-- BEGIN --

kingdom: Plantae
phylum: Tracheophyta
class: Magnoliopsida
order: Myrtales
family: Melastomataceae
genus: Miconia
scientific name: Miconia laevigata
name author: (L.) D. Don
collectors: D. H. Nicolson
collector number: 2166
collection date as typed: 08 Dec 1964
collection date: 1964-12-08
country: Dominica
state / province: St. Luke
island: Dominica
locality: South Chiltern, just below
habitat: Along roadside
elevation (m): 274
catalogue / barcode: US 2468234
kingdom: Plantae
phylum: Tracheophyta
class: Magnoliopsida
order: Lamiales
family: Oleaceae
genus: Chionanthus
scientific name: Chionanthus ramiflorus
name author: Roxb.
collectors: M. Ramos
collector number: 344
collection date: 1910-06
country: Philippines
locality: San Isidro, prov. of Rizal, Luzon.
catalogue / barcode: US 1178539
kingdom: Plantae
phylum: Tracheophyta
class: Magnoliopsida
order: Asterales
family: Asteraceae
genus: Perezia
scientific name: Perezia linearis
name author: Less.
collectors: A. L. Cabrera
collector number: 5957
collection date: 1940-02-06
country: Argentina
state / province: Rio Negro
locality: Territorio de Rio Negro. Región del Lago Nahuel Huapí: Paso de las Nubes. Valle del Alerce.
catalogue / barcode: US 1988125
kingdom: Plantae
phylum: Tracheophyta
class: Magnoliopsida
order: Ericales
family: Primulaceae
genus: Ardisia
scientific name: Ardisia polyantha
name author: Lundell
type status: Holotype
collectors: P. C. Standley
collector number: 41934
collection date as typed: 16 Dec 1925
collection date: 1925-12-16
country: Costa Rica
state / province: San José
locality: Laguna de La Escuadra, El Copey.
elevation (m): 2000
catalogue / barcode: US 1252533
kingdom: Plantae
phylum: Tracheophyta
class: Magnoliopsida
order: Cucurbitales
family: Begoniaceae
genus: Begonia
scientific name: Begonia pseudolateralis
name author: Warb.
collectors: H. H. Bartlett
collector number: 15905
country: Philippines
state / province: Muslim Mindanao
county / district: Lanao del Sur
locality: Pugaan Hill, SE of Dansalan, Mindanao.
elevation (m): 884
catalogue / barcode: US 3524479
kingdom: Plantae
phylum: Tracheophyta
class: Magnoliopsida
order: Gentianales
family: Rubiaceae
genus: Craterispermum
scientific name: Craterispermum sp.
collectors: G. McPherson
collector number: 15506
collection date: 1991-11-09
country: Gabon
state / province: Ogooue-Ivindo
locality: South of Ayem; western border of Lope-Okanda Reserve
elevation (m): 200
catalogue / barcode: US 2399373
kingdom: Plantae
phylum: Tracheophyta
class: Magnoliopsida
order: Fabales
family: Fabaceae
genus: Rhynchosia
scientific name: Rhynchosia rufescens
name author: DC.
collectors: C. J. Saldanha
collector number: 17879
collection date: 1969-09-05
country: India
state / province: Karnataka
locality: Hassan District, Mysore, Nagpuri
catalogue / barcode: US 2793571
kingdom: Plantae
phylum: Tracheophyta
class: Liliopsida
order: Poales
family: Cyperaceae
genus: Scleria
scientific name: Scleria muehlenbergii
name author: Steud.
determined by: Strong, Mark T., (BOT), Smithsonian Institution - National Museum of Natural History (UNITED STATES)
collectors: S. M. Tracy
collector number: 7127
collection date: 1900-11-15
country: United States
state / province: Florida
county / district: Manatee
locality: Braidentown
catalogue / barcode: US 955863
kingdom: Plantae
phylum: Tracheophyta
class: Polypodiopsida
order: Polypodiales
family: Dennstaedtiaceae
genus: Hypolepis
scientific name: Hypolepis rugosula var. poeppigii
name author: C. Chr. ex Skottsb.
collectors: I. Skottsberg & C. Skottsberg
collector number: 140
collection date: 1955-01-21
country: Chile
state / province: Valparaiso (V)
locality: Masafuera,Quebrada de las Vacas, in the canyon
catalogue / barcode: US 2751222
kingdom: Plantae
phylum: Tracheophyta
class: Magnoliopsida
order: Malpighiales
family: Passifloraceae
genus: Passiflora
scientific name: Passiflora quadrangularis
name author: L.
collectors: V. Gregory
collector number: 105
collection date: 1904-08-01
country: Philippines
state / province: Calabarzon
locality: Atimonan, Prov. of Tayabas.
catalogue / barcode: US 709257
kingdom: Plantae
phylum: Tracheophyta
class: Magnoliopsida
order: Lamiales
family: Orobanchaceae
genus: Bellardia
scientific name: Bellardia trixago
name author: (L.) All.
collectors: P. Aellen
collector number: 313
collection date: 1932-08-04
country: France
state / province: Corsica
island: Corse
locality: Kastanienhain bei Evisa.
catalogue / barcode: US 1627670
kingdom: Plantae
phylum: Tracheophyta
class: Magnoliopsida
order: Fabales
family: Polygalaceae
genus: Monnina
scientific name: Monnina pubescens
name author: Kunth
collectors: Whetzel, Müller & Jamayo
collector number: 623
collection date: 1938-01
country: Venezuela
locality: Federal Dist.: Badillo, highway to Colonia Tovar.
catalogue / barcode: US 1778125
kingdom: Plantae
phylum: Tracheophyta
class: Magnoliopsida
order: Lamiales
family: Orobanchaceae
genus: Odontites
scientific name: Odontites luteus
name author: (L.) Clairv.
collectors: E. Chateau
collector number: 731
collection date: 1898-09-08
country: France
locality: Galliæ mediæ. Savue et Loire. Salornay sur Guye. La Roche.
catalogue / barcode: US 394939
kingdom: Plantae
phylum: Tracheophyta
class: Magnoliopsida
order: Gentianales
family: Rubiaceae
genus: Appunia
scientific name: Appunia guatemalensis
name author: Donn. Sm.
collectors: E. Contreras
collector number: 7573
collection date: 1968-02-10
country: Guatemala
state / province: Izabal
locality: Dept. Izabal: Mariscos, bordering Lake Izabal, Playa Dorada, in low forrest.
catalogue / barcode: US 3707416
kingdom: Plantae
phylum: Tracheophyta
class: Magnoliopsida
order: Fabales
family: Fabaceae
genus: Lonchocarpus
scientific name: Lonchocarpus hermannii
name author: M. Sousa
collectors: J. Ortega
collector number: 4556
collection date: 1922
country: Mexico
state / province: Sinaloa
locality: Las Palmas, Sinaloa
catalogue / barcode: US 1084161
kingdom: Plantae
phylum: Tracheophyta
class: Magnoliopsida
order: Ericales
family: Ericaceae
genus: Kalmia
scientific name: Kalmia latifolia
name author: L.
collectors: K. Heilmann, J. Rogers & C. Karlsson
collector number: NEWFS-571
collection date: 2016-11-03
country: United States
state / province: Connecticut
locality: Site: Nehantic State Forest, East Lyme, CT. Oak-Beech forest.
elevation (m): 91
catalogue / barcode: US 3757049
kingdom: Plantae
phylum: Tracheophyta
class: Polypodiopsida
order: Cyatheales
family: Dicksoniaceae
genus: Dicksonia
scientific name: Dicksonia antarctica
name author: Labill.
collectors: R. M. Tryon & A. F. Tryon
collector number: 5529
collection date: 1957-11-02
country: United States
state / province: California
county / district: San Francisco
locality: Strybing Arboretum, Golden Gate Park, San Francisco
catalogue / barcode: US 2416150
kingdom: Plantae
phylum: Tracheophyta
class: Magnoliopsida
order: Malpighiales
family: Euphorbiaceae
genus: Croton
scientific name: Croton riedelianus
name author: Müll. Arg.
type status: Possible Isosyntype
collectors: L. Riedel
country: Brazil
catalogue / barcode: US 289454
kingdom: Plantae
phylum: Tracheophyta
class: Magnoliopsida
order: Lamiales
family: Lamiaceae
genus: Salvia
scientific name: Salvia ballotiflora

-- END --

Exercise description ::
Please repeat the material above, changing every "collectors" to "collected by" and leaving everything else as it is.

Final answer ::
kingdom: Plantae
phylum: Tracheophyta
class: Magnoliopsida
order: Myrtales
family: Melastomataceae
genus: Miconia
scientific name: Miconia laevigata
name author: (L.) D. Don
collected by: D. H. Nicolson
collector number: 2166
collection date as typed: 08 Dec 1964
collection date: 1964-12-08
country: Dominica
state / province: St. Luke
island: Dominica
locality: South Chiltern, just below
habitat: Along roadside
elevation (m): 274
catalogue / barcode: US 2468234
kingdom: Plantae
phylum: Tracheophyta
class: Magnoliopsida
order: Lamiales
family: Oleaceae
genus: Chionanthus
scientific name: Chionanthus ramiflorus
name author: Roxb.
collected by: M. Ramos
collector number: 344
collection date: 1910-06
country: Philippines
locality: San Isidro, prov. of Rizal, Luzon.
catalogue / barcode: US 1178539
kingdom: Plantae
phylum: Tracheophyta
class: Magnoliopsida
order: Asterales
family: Asteraceae
genus: Perezia
scientific name: Perezia linearis
name author: Less.
collected by: A. L. Cabrera
collector number: 5957
collection date: 1940-02-06
country: Argentina
state / province: Rio Negro
locality: Territorio de Rio Negro. Región del Lago Nahuel Huapí: Paso de las Nubes. Valle del Alerce.
catalogue / barcode: US 1988125
kingdom: Plantae
phylum: Tracheophyta
class: Magnoliopsida
order: Ericales
family: Primulaceae
genus: Ardisia
scientific name: Ardisia polyantha
name author: Lundell
type status: Holotype
collected by: P. C. Standley
collector number: 41934
collection date as typed: 16 Dec 1925
collection date: 1925-12-16
country: Costa Rica
state / province: San José
locality: Laguna de La Escuadra, El Copey.
elevation (m): 2000
catalogue / barcode: US 1252533
kingdom: Plantae
phylum: Tracheophyta
class: Magnoliopsida
order: Cucurbitales
family: Begoniaceae
genus: Begonia
scientific name: Begonia pseudolateralis
name author: Warb.
collected by: H. H. Bartlett
collector number: 15905
country: Philippines
state / province: Muslim Mindanao
county / district: Lanao del Sur
locality: Pugaan Hill, SE of Dansalan, Mindanao.
elevation (m): 884
catalogue / barcode: US 3524479
kingdom: Plantae
phylum: Tracheophyta
class: Magnoliopsida
order: Gentianales
family: Rubiaceae
genus: Craterispermum
scientific name: Craterispermum sp.
collected by: G. McPherson
collector number: 15506
collection date: 1991-11-09
country: Gabon
state / province: Ogooue-Ivindo
locality: South of Ayem; western border of Lope-Okanda Reserve
elevation (m): 200
catalogue / barcode: US 2399373
kingdom: Plantae
phylum: Tracheophyta
class: Magnoliopsida
order: Fabales
family: Fabaceae
genus: Rhynchosia
scientific name: Rhynchosia rufescens
name author: DC.
collected by: C. J. Saldanha
collector number: 17879
collection date: 1969-09-05
country: India
state / province: Karnataka
locality: Hassan District, Mysore, Nagpuri
catalogue / barcode: US 2793571
kingdom: Plantae
phylum: Tracheophyta
class: Liliopsida
order: Poales
family: Cyperaceae
genus: Scleria
scientific name: Scleria muehlenbergii
name author: Steud.
determined by: Strong, Mark T., (BOT), Smithsonian Institution - National Museum of Natural History (UNITED STATES)
collected by: S. M. Tracy
collector number: 7127
collection date: 1900-11-15
country: United States
state / province: Florida
county / district: Manatee
locality: Braidentown
catalogue / barcode: US 955863
kingdom: Plantae
phylum: Tracheophyta
class: Polypodiopsida
order: Polypodiales
family: Dennstaedtiaceae
genus: Hypolepis
scientific name: Hypolepis rugosula var. poeppigii
name author: C. Chr. ex Skottsb.
collected by: I. Skottsberg & C. Skottsberg
collector number: 140
collection date: 1955-01-21
country: Chile
state / province: Valparaiso (V)
locality: Masafuera,Quebrada de las Vacas, in the canyon
catalogue / barcode: US 2751222
kingdom: Plantae
phylum: Tracheophyta
class: Magnoliopsida
order: Malpighiales
family: Passifloraceae
genus: Passiflora
scientific name: Passiflora quadrangularis
name author: L.
collected by: V. Gregory
collector number: 105
collection date: 1904-08-01
country: Philippines
state / province: Calabarzon
locality: Atimonan, Prov. of Tayabas.
catalogue / barcode: US 709257
kingdom: Plantae
phylum: Tracheophyta
class: Magnoliopsida
order: Lamiales
family: Orobanchaceae
genus: Bellardia
scientific name: Bellardia trixago
name author: (L.) All.
collected by: P. Aellen
collector number: 313
collection date: 1932-08-04
country: France
state / province: Corsica
island: Corse
locality: Kastanienhain bei Evisa.
catalogue / barcode: US 1627670
kingdom: Plantae
phylum: Tracheophyta
class: Magnoliopsida
order: Fabales
family: Polygalaceae
genus: Monnina
scientific name: Monnina pubescens
name author: Kunth
collected by: Whetzel, Müller & Jamayo
collector number: 623
collection date: 1938-01
country: Venezuela
locality: Federal Dist.: Badillo, highway to Colonia Tovar.
catalogue / barcode: US 1778125
kingdom: Plantae
phylum: Tracheophyta
class: Magnoliopsida
order: Lamiales
family: Orobanchaceae
genus: Odontites
scientific name: Odontites luteus
name author: (L.) Clairv.
collected by: E. Chateau
collector number: 731
collection date: 1898-09-08
country: France
locality: Galliæ mediæ. Savue et Loire. Salornay sur Guye. La Roche.
catalogue / barcode: US 394939
kingdom: Plantae
phylum: Tracheophyta
class: Magnoliopsida
order: Gentianales
family: Rubiaceae
genus: Appunia
scientific name: Appunia guatemalensis
name author: Donn. Sm.
collected by: E. Contreras
collector number: 7573
collection date: 1968-02-10
country: Guatemala
state / province: Izabal
locality: Dept. Izabal: Mariscos, bordering Lake Izabal, Playa Dorada, in low forrest.
catalogue / barcode: US 3707416
kingdom: Plantae
phylum: Tracheophyta
class: Magnoliopsida
order: Fabales
family: Fabaceae
genus: Lonchocarpus
scientific name: Lonchocarpus hermannii
name author: M. Sousa
collected by: J. Ortega
collector number: 4556
collection date: 1922
country: Mexico
state / province: Sinaloa
locality: Las Palmas, Sinaloa
catalogue / barcode: US 1084161
kingdom: Plantae
phylum: Tracheophyta
class: Magnoliopsida
order: Ericales
family: Ericaceae
genus: Kalmia
scientific name: Kalmia latifolia
name author: L.
collected by: K. Heilmann, J. Rogers & C. Karlsson
collector number: NEWFS-571
collection date: 2016-11-03
country: United States
state / province: Connecticut
locality: Site: Nehantic State Forest, East Lyme, CT. Oak-Beech forest.
elevation (m): 91
catalogue / barcode: US 3757049
kingdom: Plantae
phylum: Tracheophyta
class: Polypodiopsida
order: Cyatheales
family: Dicksoniaceae
genus: Dicksonia
scientific name: Dicksonia antarctica
name author: Labill.
collected by: R. M. Tryon & A. F. Tryon
collector number: 5529
collection date: 1957-11-02
country: United States
state / province: California
county / district: San Francisco
locality: Strybing Arboretum, Golden Gate Park, San Francisco
catalogue / barcode: US 2416150
kingdom: Plantae
phylum: Tracheophyta
class: Magnoliopsida
order: Malpighiales
family: Euphorbiaceae
genus: Croton
scientific name: Croton riedelianus
name author: Müll. Arg.
type status: Possible Isosyntype
collected by: L. Riedel
country: Brazil
catalogue / barcode: US 289454
kingdom: Plantae
phylum: Tracheophyta
class: Magnoliopsida
order: Lamiales
family: Lamiaceae
genus: Salvia
scientific name: Salvia ballotiflora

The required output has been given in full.